Sociedade

10 Mai 2012

Aumenta abandono escolar e risco de trabalho infantil em Portugal

Económico com Lusa
Aumenta abandono escolar e risco de trabalho infantil em Portugal

O comissário para os Direitos Humanos do Conselho da Europa alerta que a crise económica em Portugal está a gerar mais abandono escolar e há um "risco real" de aumento do trabalho infantil.

No final da visita oficial a Portugal, que durou três dias, Nils Muiznieks diz, em entrevista à Lusa, que recebeu informação relativa à situação das crianças que aponta para um "aumento de pobreza, de abandono escolar, de negligência parental e de violência e abuso".

Não tendo dados sobre "caso concretos" de trabalho infantil, o comissário recebeu do Provedor de Justiça a indicação de "um aumento de queixas" relacionadas com os direitos das crianças, nomeadamente com abandono escolar e trabalho infantil.

"As crianças sofrem muito durante as crises", diz, realçando que o trabalho infantil "ainda não é um problema generalizado, nem houve um retrocesso até à dimensão que já teve no passado, mas há um risco real, no contexto da crise, com as crianças a deixarem a escola e as famílias em situação difícil, de o fenómeno voltar".

Nesse sentido, apela, é preciso ter em atenção "a situação dos grupos vulneráveis, que têm mais dificuldade em defender os seus direitos", nomeadamente "crianças, idosos, pessoas com deficiência, imigrantes e membros da comunidade cigana".

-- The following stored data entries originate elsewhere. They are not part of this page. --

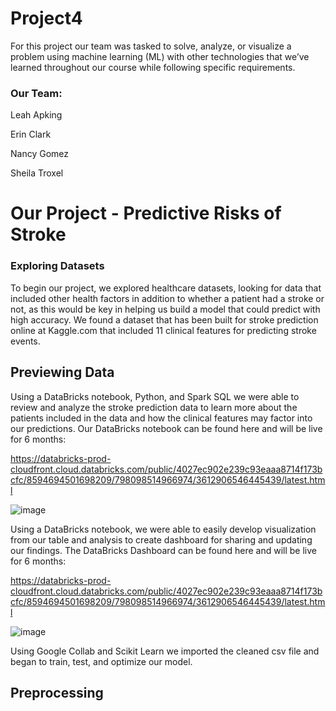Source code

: # Project4

For this project our team was tasked to solve, analyze, or visualize a problem using machine learning (ML) with other technologies that we’ve learned throughout our course while following specific requirements.

### Our Team: 

Leah Apking

Erin Clark

Nancy Gomez

Sheila Troxel

# Our Project - Predictive Risks of Stroke

### Exploring Datasets

To begin our project, we explored healthcare datasets, looking for data that included other health factors in addition to whether a patient had a stroke or not, as this would be key in helping us build a model that could predict with high accuracy. We found a dataset that has been built for stroke prediction online at Kaggle.com that included 11 clinical features for predicting stroke events.

## Previewing Data

Using a DataBricks notebook, Python, and Spark SQL we were able to review and analyze the stroke prediction data to learn more about the patients included in the data and how the clinical features may factor into our predictions. Our DataBricks notebook can be found here and will be live for 6 months:

https://databricks-prod-cloudfront.cloud.databricks.com/public/4027ec902e239c93eaaa8714f173bcfc/8594694501698209/798098514966974/3612906546445439/latest.html


![image](https://github.com/Erink8/Project4/assets/117420486/58fec26e-1d78-4947-a052-2496b61f05de)

Using a DataBricks notebook, we were able to easily develop visualization from our table and analysis to create dashboard for sharing and updating our findings. The DataBricks Dashboard can be found here and will be live for 6 months: 

https://databricks-prod-cloudfront.cloud.databricks.com/public/4027ec902e239c93eaaa8714f173bcfc/8594694501698209/798098514966974/3612906546445439/latest.html

![image](https://github.com/Erink8/Project4/assets/117420486/e82b346d-b1d0-49dd-94b5-627a2cd245d7)

Using Google Collab and Scikit Learn we imported the cleaned csv file and began to train, test, and optimize our model.

## Preprocessing



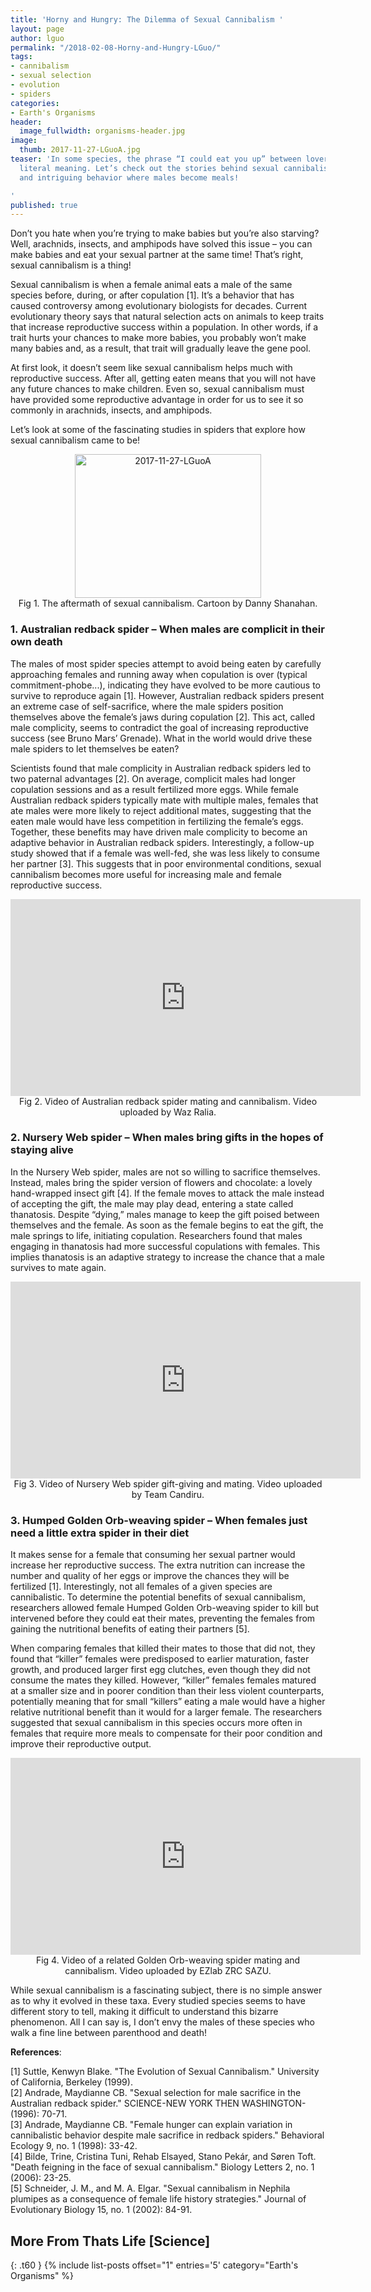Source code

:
 ```yaml
---
title: 'Horny and Hungry: The Dilemma of Sexual Cannibalism '
layout: page
author: lguo
permalink: "/2018-02-08-Horny-and-Hungry-LGuo/"
tags:
- cannibalism
- sexual selection
- evolution
- spiders
categories:
- Earth's Organisms
header:
  image_fullwidth: organisms-header.jpg
image:
  thumb: 2017-11-27-LGuoA.jpg
teaser: 'In some species, the phrase “I could eat you up” between lovers has a very
  literal meaning. Let’s check out the stories behind sexual cannibalism, the strange
  and intriguing behavior where males become meals!

'
published: true
---
```


Don’t you hate when you’re trying to make babies but you’re also starving? Well, arachnids, insects, and amphipods have solved this issue – you can make babies and eat your sexual partner at the same time! That’s right, sexual cannibalism is a thing! 

Sexual cannibalism is when a female animal eats a male of the same species before, during, or after copulation [1]. It’s a behavior that has caused controversy among evolutionary biologists for decades. Current evolutionary theory says that natural selection acts on animals to keep traits that increase reproductive success within a population. In other words, if a trait hurts your chances to make more babies, you probably won’t make many babies and, as a result,  that trait will gradually leave the gene pool. 

At first look, it doesn’t seem like sexual cannibalism helps much with reproductive success. After all, getting eaten means that you will not have any future chances to make children. Even so, sexual cannibalism must have provided some reproductive advantage in order for us to see it so commonly in arachnids, insects, and amphipods. 

Let’s look at some of the fascinating studies in spiders that explore how sexual cannibalism came to be!

<center><a data-flickr-embed="true"  href="https://www.flickr.com/photos/136882531@N02/37792463235/in/dateposted-public/" title="2017-11-27-LGuoA"><img src="https://farm5.staticflickr.com/4518/37792463235_60ed817d95.jpg" width="298" height="230" alt="2017-11-27-LGuoA"></a><script async src="//embedr.flickr.com/assets/client-code.js" charset="utf-8"></script><br>
Fig 1. The aftermath of sexual cannibalism. Cartoon by Danny Shanahan.</center>

### 1. Australian redback spider – When males are complicit in their own death

The males of most spider species attempt to avoid being eaten by carefully approaching females and running away when copulation is over (typical commitment-phobe...), indicating they have evolved to be more cautious to survive to reproduce again [1]. However, Australian redback spiders present an extreme case of self-sacrifice, where the male spiders position themselves above the female’s jaws during copulation [2]. This act, called male complicity, seems to contradict the goal of increasing reproductive success (see Bruno Mars’ Grenade). What in the world would drive these male spiders to let themselves be eaten?

Scientists found that male complicity in Australian redback spiders led to two paternal advantages [2]. On average, complicit males had longer copulation sessions and as a result fertilized more eggs. While female Australian redback spiders typically mate with multiple males, females that ate males were more likely to reject additional mates, suggesting that the eaten male would have less competition in fertilizing the female’s eggs. Together, these benefits may have driven male complicity to become an adaptive behavior in Australian redback spiders. Interestingly, a follow-up study showed that if a female was well-fed, she was less likely to consume her partner [3]. This suggests that in poor environmental conditions, sexual cannibalism becomes more useful for increasing male and female reproductive success.<br>

<center><iframe width="560" height="315" src="https://www.youtube.com/embed/fgqGAvG-BZ8" frameborder="0" allowfullscreen></iframe>
Fig 2. Video of Australian redback spider mating and cannibalism. Video uploaded by Waz Ralia.</center>

<h3>2. Nursery Web spider – When males bring gifts in the hopes of staying alive</h3>

In the Nursery Web spider, males are not so willing to sacrifice themselves. Instead, males bring the spider version of flowers and chocolate: a lovely hand-wrapped insect gift [4]. If the female moves to attack the male instead of accepting the gift, the male may play dead, entering a state called thanatosis. Despite “dying,” males manage to keep the gift poised between themselves and the female. As soon as the female begins to eat the gift, the male springs to life, initiating copulation. Researchers found that males engaging in thanatosis had more successful copulations with females. This implies thanatosis is an adaptive strategy to increase the chance that a male survives to mate again.<br>

<center><iframe width="560" height="315" src="https://www.youtube.com/embed/Nw1YZkCtLa4" frameborder="0" allowfullscreen></iframe>
Fig 3. Video of Nursery Web spider gift-giving and mating. Video uploaded by Team Candiru.</center>

<h3>3. Humped Golden Orb-weaving spider – When females just need a little extra spider in their diet</h3>

It makes sense for a female that consuming her sexual partner would increase her reproductive success. The extra nutrition can increase the number and quality of her eggs or improve the chances they will be fertilized [1]. Interestingly, not all females of a given species are cannibalistic. To determine the potential benefits of sexual cannibalism, researchers allowed female Humped Golden Orb-weaving spider to kill but intervened before they could eat their mates, preventing the females from gaining the nutritional benefits of eating their partners [5]. 

When comparing females that killed their mates to those that did not, they found that “killer” females were predisposed to earlier maturation, faster growth, and produced larger first egg clutches, even though they did not consume the mates they killed. However, “killer” females  females matured at a smaller size and in poorer condition than their less violent counterparts,  potentially meaning that for small “killers” eating a male would have a higher relative nutritional benefit than it would for a larger female. The researchers suggested that sexual cannibalism in this species occurs more often in females that require more meals to compensate for their poor condition and improve their reproductive output. <br>

<center><iframe width="560" height="315" src="https://www.youtube.com/embed/ok4w4O0XQcU" frameborder="0" allowfullscreen></iframe>
Fig 4. Video of a related Golden Orb-weaving spider mating and cannibalism. Video uploaded by EZlab ZRC SAZU.</center>

While sexual cannibalism is a fascinating subject, there is no simple answer as to why it evolved in these taxa. Every studied species seems to have different story to tell, making it difficult to understand this bizarre phenomenon. All I can say is, I don’t envy the males of these species who walk a fine line between parenthood and death!   

**References**:

[1] Suttle, Kenwyn Blake. "The Evolution of Sexual Cannibalism." University of California, Berkeley (1999).<br>
[2] Andrade, Maydianne CB. "Sexual selection for male sacrifice in the Australian redback spider." SCIENCE-NEW YORK THEN WASHINGTON- (1996): 70-71.<br>
[3] Andrade, Maydianne CB. "Female hunger can explain variation in cannibalistic behavior despite male sacrifice in redback spiders." Behavioral Ecology 9, no. 1 (1998): 33-42.<br>
[4] Bilde, Trine, Cristina Tuni, Rehab Elsayed, Stano Pekár, and Søren Toft. "Death feigning in the face of sexual cannibalism." Biology Letters 2, no. 1 (2006): 23-25.<br>
[5] Schneider, J. M., and M. A. Elgar. "Sexual cannibalism in Nephila plumipes as a consequence of female life history strategies." Journal of Evolutionary Biology 15, no. 1 (2002): 84-91.

## More From Thats Life [Science]
{: .t60 }
{% include list-posts offset="1" entries='5' category="Earth's Organisms" %}

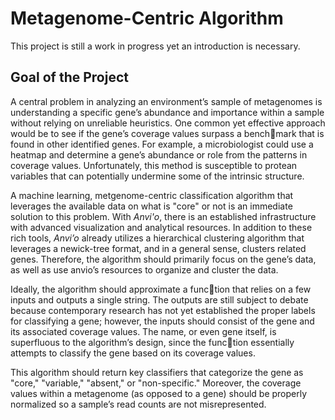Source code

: # Metagenome-Centric Algorithm
This project is still a work in progress yet an introduction is necessary.

## Goal of the Project
A central problem in analyzing an environment’s
sample of metagenomes is understanding a specific
gene’s abundance and importance within a sample without relying on unreliable heuristics. One common yet effective approach would be to
see if the gene’s coverage values surpass a benchmark that is found in other identified genes. For
example, a microbiologist could use a heatmap and
determine a gene’s abundance or role from the patterns in coverage values. Unfortunately, this method is susceptible to protean variables that can potentially undermine some of the intrinsic structure.

A machine learning, metgenome-centric classification algorithm that leverages the available data on what is "core" or not is an immediate solution to this problem. With _Anvi'o_, there is an established infrastructure with advanced visualization and analytical resources. In addition to these rich tools, _Anvi’o_ already utilizes a hierarchical
clustering algorithm that leverages a newick-tree format, and in a general sense, clusters related genes. Therefore, the algorithm should primarily focus on the gene’s data, as well as use anvio’s resources to organize and cluster the data.

Ideally, the algorithm should approximate a function that relies on a few inputs and outputs a single string. The outputs are still subject to debate because contemporary research has not yet established the
proper labels for classifying a gene; however, the
inputs should consist of the gene and its associated
coverage values. The name, or even gene itself, is
superfluous to the algorithm’s design, since the function essentially attempts to classify the gene based on its coverage values.

This algorithm should return key classifiers that categorize the gene as "core," "variable," "absent," or "non-specific." Moreover, the coverage values within a metagenome (as opposed to
a gene) should be properly normalized so a sample’s read counts are not misrepresented.

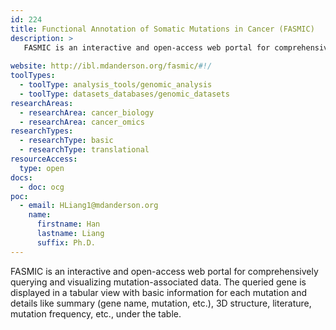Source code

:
 ```yaml
---
id: 224
title: Functional Annotation of Somatic Mutations in Cancer (FASMIC)
description: >
   FASMIC is an interactive and open-access web portal for comprehensively querying and visualizing mutation-associated data. The queried gene is displayed in a tabular view with basic information for each mutation and details like summary (gene name, mutation, etc.), 3D structure, literature, mutation frequency, etc., under the table.
  
website: http://ibl.mdanderson.org/fasmic/#!/
toolTypes:
  - toolType: analysis_tools/genomic_analysis
  - toolType: datasets_databases/genomic_datasets 
researchAreas:
  - researchArea: cancer_biology
  - researchArea: cancer_omics
researchTypes:
  - researchType: basic
  - researchType: translational
resourceAccess:
  type: open
docs:
  - doc: ocg
poc:
  - email: HLiang1@mdanderson.org
    name:
      firstname: Han 
      lastname: Liang
      suffix: Ph.D.
---
```

 FASMIC is an interactive and open-access web portal for comprehensively querying and visualizing mutation-associated data. The queried gene is displayed in a tabular view with basic information for each mutation and details like summary (gene name, mutation, etc.), 3D structure, literature, mutation frequency, etc., under the table.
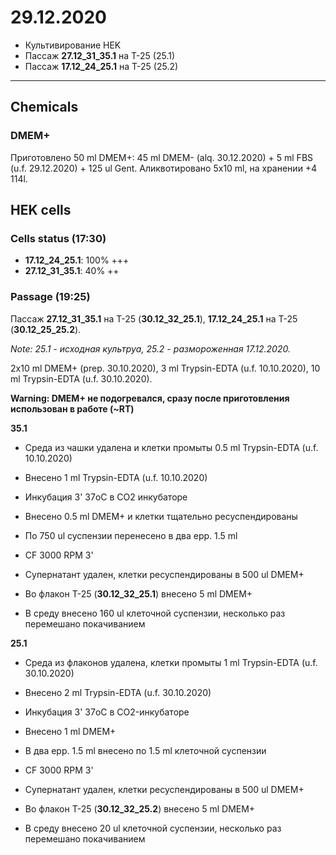 29.12.2020
==========

- Культивирование HEK
- Пассаж **27.12_31_35.1** на T-25 (25.1)
- Пассаж **17.12_24_25.1** на T-25 (25.2)

---

## Chemicals
### DMEM+
Приготовлено 50 ml DMEM+: 45 ml DMEM- (alq. 30.12.2020) + 5 ml FBS (u.f. 29.12.2020) + 125 ul Gent.
Аликвотировано 5x10 ml, на хранении +4 114l.

## HEK cells
### Cells status (17:30)
- **17.12_24_25.1**: 100% +++
- **27.12_31_35.1**: 40% ++

### Passage (19:25)
Пассаж **27.12_31_35.1** на T-25 (**30.12_32_25.1**),  **17.12_24_25.1** на T-25 (**30.12_25_25.2**).

*Note: 25.1 - исходная культруа, 25.2 - размороженная 17.12.2020.*

2x10 ml DMEM+ (prep. 30.10.2020), 3 ml Trypsin-EDTA (u.f. 10.10.2020), 10 ml Trypsin-EDTA (u.f. 30.10.2020).

**Warning: DMEM+ не подогревался, сразу после приготовления использован в работе (~RT)**

**35.1**
- Среда из чашки удалена и клетки промыты 0.5 ml Trypsin-EDTA (u.f. 10.10.2020)
- Внесено 1 ml Trypsin-EDTA (u.f. 10.10.2020)
- Инкубация 3' 37oC в CO2 инкубаторе
- Внесено 0.5 ml DMEM+ и клетки тщательно ресуспендированы
- По 750 ul суспензии перенесено в два epp. 1.5 ml
- CF 3000 RPM 3'
- Супернатант удален, клетки ресуспендированы в 500 ul DMEM+

- Во флакон T-25 (**30.12_32_25.1**) внесено 5 ml DMEM+
- В среду внесено 160 ul клеточной суспензии, несколько раз перемешано покачиванием


**25.1**
- Среда из флаконов удалена, клетки промыты 1 ml Trypsin-EDTA (u.f. 30.10.2020)
- Внесено 2 ml Trypsin-EDTA (u.f. 30.10.2020)
- Инкубация 3' 37oC в CO2-инкубаторе
- Внесено 1 ml DMEM+
- В два epp. 1.5 ml внесено по 1.5 ml клеточной суспензии
- CF 3000 RPM 3'
- Супернатант удален, клетки ресуспендированы в 500 ul DMEM+

- Во флакон T-25 (**30.12_32_25.2**) внесено 5 ml DMEM+
- В среду внесено 20 ul клеточной суспензии, несколько раз перемешано покачиванием


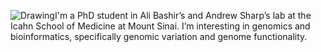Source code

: <img style="float: left;" src="/Oscar Rodriguez.jpg" alt="Drawing" style="width: 250px;"/> I'm a PhD student in Ali Bashir’s and Andrew Sharp’s lab at the Icahn School of Medicine at Mount Sinai. I’m interesting in genomics and bioinformatics, specifically genomic variation and genome functionality.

A situação daqueles grupos em Portugal oferece "algumas preocupações" e "deve ser tida em conta quando se corta orçamentos e cria programas", destaca o comissário.

"É preciso assegurar que a assistência chega aos que mais precisam e que os grupos vulneráveis não são afetados desproporcionadamente pelos cortes orçamentais", defende, realçando que "o Governo está ciente dos problemas". No entanto, considera que o risco não aumentou só para as crianças.

"Os idosos estão a ser retirados de lares por pessoas que querem beneficiar das suas pensões por não terem outros meios financeiros de apoio e os abusos contra idosos estão a aumentar", relata.

Simultaneamente, verifica-se por toda a Europa "uma feminização da pobreza", já que "as mulheres são mais afetadas pela crise do que os homens" e "as meninas estão frequentemente em maior risco do que os rapazes, sobretudo entre os imigrantes e a comunidade cigana", diz.

Outro fator comum em situação de crise é "o enfraquecimento das instituições nacionais de direitos humanos, como os provedores e os organismos para a igualdade", refere. Porém, neste caso, Nils Muiznieks deixou elogios ao Governo português.

"Estou muito contente porque as autoridades portuguesas não cortaram o financiamento ao Provedor de Justiça e ao ACIDI [Alto Comissariado para a Imigração e o Diálogo Intercultural]", instituições que desempenham "um papel fundamental em tempo de crise", frisa.

O comissário regista também como boa prática a existência de três linhas de atendimento da Provedoria de Justiça - para crianças, idosos e pessoas com deficiência -, que, realça, têm registado "mais queixas sobre negligência".

"Em tempos de crise e de corte de orçamentos, toda a gente sofre, mas alguns grupos sofrem mais do que outros. As autoridades portuguesas estão conscientes disso", frisa o comissário, elogiando o Programa de Emergência Social, aprovado pelo Executivo em agosto do ano passado.

"É cedo para dizer" se aquele programa será suficiente para "ajudar os que estão mais em risco", mas "é um bom passo", considera.

"Encorajamos as autoridades portuguesas a monitorizar o impacto do Programa de Emergência Social e a pôr os direitos humanos no coração do processo orçamental", apela, aconselhando o Governo a dialogar com sociedade civil e sindicatos.

O Conselho da Europa tem insistido na necessidade de proteger e incluir a comunidade cigana, que "está sempre numa posição muito vulnerável, especialmente em tempo de crise". Em Portugal, "há boas medidas", mas, realça Nils Muiznieks, falta aprovar a estratégia europeia para a inclusão dos ciganos.